Digital lending has become widely popular since the beginning of the pandemic when banks and other financial institutions were under lockdown. Both startup fin-tech companies and large tech corporations were able to grow during this period. Even though the lockdown has been lifted and banks have started normally operating again, many people still prefer getting loans and credit from digital lending platforms. Here are the different lending models that customers can look out for.
Check out these different
digital lending models available on the market:
●
Online lending
applications: These digital lending platforms offer their services through
online channels or mobile applications. The entire process is digital and
automated on these lending applications. Thus, customers do not need the help
of any person and can follow the instructions mentioned in the lending
application to apply for a digital loan. Many startup fin-tech companies fall
in this category and they provide small loans to people for their needs.
●
P2P Platforms: These types
of digital lending platforms are more common in the market. A P2P digital
platform helps to connect the individual, who is looking to apply for a loan, with
the financial lending institution. The platform plays a key role as it becomes
a medium for both parties to engage with each other. These platforms also
provide additional services like credit risk assessment, payment options, recollection services, etc.
●
Social media and
e-commerce platforms: As digital lending became more popular, social media
applications and e-commerce platforms also introduced credit systems within
their frameworks. Although it was not their main business model, they used
their large networks and distribution channels to attract people to use their
lending and credit systems although their credit risk assessment and other
processes are similar to the online lending platforms.
●
Lender searching
platforms: One can also find digital platforms that are dedicated to helping
individuals get a suitable digital loan from the correct lenders. These
platforms use various algorithms and models on the individual's financial data
and then match them with the appropriate financial lending institution. The
platform generally charges a fee from both parties for providing this service.
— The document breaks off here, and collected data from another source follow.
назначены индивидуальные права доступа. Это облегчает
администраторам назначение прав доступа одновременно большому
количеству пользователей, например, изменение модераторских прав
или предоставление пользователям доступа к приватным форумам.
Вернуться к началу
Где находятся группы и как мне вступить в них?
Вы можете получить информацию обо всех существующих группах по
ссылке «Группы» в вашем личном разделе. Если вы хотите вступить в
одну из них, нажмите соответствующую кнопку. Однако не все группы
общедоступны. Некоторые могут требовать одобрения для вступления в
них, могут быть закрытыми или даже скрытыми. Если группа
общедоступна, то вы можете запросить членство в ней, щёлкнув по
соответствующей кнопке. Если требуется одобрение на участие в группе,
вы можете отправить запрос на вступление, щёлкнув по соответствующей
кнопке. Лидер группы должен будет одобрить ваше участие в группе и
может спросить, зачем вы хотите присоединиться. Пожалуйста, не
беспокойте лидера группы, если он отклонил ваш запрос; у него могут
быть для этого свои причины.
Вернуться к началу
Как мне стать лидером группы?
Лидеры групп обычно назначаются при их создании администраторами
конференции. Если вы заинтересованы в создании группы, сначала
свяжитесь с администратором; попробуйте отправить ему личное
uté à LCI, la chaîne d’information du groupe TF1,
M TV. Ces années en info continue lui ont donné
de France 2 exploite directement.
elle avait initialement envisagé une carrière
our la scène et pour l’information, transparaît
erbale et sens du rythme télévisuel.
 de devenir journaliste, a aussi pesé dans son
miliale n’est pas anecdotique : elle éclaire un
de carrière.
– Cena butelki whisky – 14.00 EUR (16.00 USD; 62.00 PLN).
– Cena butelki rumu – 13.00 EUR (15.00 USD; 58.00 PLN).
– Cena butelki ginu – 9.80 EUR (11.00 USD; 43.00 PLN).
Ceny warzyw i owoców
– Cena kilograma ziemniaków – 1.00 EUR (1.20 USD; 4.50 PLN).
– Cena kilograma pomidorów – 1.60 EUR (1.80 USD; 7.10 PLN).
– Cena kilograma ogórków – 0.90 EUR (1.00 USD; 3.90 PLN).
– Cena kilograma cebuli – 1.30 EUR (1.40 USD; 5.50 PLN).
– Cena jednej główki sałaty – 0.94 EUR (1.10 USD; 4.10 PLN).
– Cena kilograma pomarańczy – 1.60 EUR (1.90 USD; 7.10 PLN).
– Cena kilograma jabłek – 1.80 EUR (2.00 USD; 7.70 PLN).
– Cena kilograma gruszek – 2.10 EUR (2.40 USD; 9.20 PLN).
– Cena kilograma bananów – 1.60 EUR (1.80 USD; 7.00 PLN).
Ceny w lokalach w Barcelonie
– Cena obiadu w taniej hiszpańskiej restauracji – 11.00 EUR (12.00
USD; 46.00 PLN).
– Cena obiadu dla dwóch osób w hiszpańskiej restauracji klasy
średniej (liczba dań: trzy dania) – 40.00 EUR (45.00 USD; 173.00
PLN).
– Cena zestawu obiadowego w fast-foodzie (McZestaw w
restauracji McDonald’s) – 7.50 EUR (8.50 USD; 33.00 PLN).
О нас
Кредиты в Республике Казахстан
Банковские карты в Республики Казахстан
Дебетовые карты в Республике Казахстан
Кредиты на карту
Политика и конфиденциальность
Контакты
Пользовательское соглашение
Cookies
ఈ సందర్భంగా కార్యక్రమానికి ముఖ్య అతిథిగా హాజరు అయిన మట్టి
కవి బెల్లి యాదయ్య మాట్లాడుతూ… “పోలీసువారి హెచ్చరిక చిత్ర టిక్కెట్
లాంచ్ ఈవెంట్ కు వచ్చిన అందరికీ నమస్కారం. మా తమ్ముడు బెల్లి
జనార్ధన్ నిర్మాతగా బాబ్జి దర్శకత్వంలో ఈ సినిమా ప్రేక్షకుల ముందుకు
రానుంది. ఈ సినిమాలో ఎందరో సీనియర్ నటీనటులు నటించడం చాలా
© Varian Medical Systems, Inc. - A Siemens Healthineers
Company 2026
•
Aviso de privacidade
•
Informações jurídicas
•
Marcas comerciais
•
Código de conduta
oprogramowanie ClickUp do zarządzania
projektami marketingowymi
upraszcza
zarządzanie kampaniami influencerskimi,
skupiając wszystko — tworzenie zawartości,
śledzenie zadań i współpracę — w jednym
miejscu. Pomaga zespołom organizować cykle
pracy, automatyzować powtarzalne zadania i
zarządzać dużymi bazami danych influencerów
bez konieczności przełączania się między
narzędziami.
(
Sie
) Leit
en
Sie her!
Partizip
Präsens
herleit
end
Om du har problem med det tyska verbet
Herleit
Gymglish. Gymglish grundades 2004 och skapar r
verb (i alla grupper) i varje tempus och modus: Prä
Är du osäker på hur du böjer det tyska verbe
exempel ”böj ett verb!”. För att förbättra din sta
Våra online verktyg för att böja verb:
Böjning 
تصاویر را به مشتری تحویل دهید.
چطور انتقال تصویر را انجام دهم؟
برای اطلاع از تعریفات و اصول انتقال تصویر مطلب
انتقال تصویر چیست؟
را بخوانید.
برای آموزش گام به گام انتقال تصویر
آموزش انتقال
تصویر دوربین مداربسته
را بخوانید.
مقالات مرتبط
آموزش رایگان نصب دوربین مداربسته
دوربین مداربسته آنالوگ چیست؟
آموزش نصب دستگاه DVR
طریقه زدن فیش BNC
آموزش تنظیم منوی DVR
● Mobile network money lenders: These digital lending platforms are similar to social media and e-commerce credit platforms. The mobile network company collaborates with a lending partner for giving out digital loans to its network users. The mobile network company provides this service to all its users where they can conduct transactions and apply for credit from the mobile network application.
● Supply chain lender: This lending method is available only to businesses and small companies. They can avail of a loan from their distributors for the purchase of required goods in advance. This helps them to avail goods for their inventory even if they lack some funds for the complete payment of the delivery. They should ensure that they pay back within the allotted timeframe or their next delivery of goods can be put on hold by the distributor. These are some of the different types of digital lending models available that provide credit to people and businesses.